For his first movie as a director, New Girl alum Jake Johnson wisely taps the strengths of a lead actor he knows very well: New Girl alum Jake Johnson. The king of dirtbags you can bring home to mom is expertly (self-)cast as Self Reliance’s Tommy, a down-on-his luck Angeleno who submits to a month-long “game” – as in “Squid,” “The,” or “The Most Dangerous” – with a promised payout of $1 million. It’s a role that allows Johnson to deploy one of the sharpest instruments in his comedic tool chest: A knack for conveying outlandish ideas with utter matter-of-fact sincerity. You can see where this might come in handy, as a lot of the laughs in Self Reliance depend on Tommy explaining to friends, family, or strangers that Andy Samberg (playing himself) invited him for a limo ride, and he’s being hunted for a reality show broadcast on the dark web, and the only thing keeping him safe is being in close proximity to another person – like seated-next-to or sharing-a-bed close.
Unfortunately, Johnson’s directing style mimics a different facet of his onscreen persona: The cool nonchalance that would allow a guy like Tommy to sink into multiple ruts and never look back. Enough of Tommy’s encounters with elaborately costumed would-be killers are treated with a shrug that it makes his predicament feel like a minor inconvenience and not a quest to get (modestly) rich or die trying. Self Reliance never musters the psychological-thriller pressure necessary to make us fear for Tommy’s safety, over-relying on dramatic lighting and the ominous pings and pongs of Dan Romer’s instrumental score to instill a sense of danger.
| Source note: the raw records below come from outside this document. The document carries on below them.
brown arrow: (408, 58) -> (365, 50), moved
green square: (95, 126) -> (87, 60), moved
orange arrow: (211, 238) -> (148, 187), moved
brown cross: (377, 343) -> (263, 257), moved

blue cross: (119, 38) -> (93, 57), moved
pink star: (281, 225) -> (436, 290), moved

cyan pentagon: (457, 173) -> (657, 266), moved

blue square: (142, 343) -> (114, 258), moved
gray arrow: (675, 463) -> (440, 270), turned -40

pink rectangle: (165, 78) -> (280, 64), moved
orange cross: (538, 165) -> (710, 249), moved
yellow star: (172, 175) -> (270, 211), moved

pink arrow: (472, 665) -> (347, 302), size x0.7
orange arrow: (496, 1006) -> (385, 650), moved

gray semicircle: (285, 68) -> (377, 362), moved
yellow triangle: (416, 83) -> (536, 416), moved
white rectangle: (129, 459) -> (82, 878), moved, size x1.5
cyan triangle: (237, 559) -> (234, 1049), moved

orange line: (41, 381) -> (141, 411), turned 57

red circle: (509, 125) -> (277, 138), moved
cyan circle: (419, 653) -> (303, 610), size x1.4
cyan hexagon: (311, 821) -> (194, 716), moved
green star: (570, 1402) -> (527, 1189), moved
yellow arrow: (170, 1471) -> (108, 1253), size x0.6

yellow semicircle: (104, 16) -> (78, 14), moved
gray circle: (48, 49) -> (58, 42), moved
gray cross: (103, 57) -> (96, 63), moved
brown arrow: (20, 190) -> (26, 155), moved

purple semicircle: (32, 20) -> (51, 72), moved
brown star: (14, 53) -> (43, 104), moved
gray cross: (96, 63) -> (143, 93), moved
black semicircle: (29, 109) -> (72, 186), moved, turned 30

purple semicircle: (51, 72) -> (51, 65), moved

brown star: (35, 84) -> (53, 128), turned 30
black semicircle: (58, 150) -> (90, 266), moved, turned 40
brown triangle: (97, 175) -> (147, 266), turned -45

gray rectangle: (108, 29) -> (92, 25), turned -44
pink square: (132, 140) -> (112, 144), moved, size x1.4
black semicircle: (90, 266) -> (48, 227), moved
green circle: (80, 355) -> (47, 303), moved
Johnson’s aims for Self Reliance are grand, but he has a firmer grasp on the downtime between attempted murders and the absurdist peeks behind the game’s curtain.
Moments of Absurdity and Lost Momentum
Consider the extended interlude in which Tommy and fellow player (and more?) Maddy (Anna Kendrick) hide out in a motel while running out the clock on Tommy’s 30-day sentence. A montage of their beer-swilling, takeout-eating, and casual-snuggling retreat efficiently communicates their growing bond and echoes previous stitched-together snapshots of Tommy sliding into routine. But save for a delightfully strange encounter with a guy who may or may not be dressed like Mario, the sequence also trades anything resembling suspenseful filmmaking for a laid-back, improv-adjacent approach akin to Johnson and Kendrick’s past collaborator Joe Swanberg. (It even coasts off of some of the easy rapport the duo first struck up in Swanberg’s Drinking Buddies.) It’s a momentum-killing tangent that requires one hell of a contrivance to escape – but it’s also not the last time Self Reliance’s blasé undercurrent takes the wind out of its sails.
It may be more of a scripting problem than a directing one – though it bears mentioning that the director and star is also the screenwriter here. There’s a bewitching, dreamlike texture to Tommy’s induction into the game and its rules, full of labyrinthine hallways, screen-warping wide-angle cinematography, and reality-TV production staff who slip in and out of shadows like sleep paralysis hallucinations. That elliptical loopiness helps gin up conflict between Tommy and his underwritten mother and sisters (played by Nancy Lenehan, Mary Holland, and Emily Hampshire), but it doesn’t extend to the clumsy dialogue in which they tell him he’s delusional. The characters have a bad habit of saying exactly what’s on their minds, or pinpointing exactly what’s troubling Tommy, as if we haven’t been able to pick up from the photo on his nightstand, his lonely perch at a bar, or his nondescript desk job that he’s struggling to overcome a break up and forge connection in a world where the average person is little more than a pawn in the destructive recreational pursuits of the ultra-wealthy.
The Eccentric and the Underdeveloped
It’s all a little undercooked for a modern-day fable that leads with a Ralph Waldo Emerson quote and introduces its big-money bloodsport with whimsical picture-book illustrations. When it’s weird, Self Reliance is winningly so: I Think You Should Leave oddball Biff Wiff steals his scenes as Tommy’s initial sidekick, a spacey drifter who compliments Maddy’s mom (Miriam Flynn) on her “delicious” spaghetti, then guilelessly asks for the name of the ubiquitous dish. That Self Reliance doesn’t end the scene on that punchline, but rather has Flynn answer with a curt “spaghetti,” betrays a certain lack of confidence. It’s an all too frequent occurrence in the film, which is genuinely out-there in ways that work in Johnson’s voice, but either can’t fully commit to the bit or reins itself in out of getting too nutty. We’ve already climbed into the limo with Tommy. Self Reliance shouldn’t be so apologetic about where it’s headed.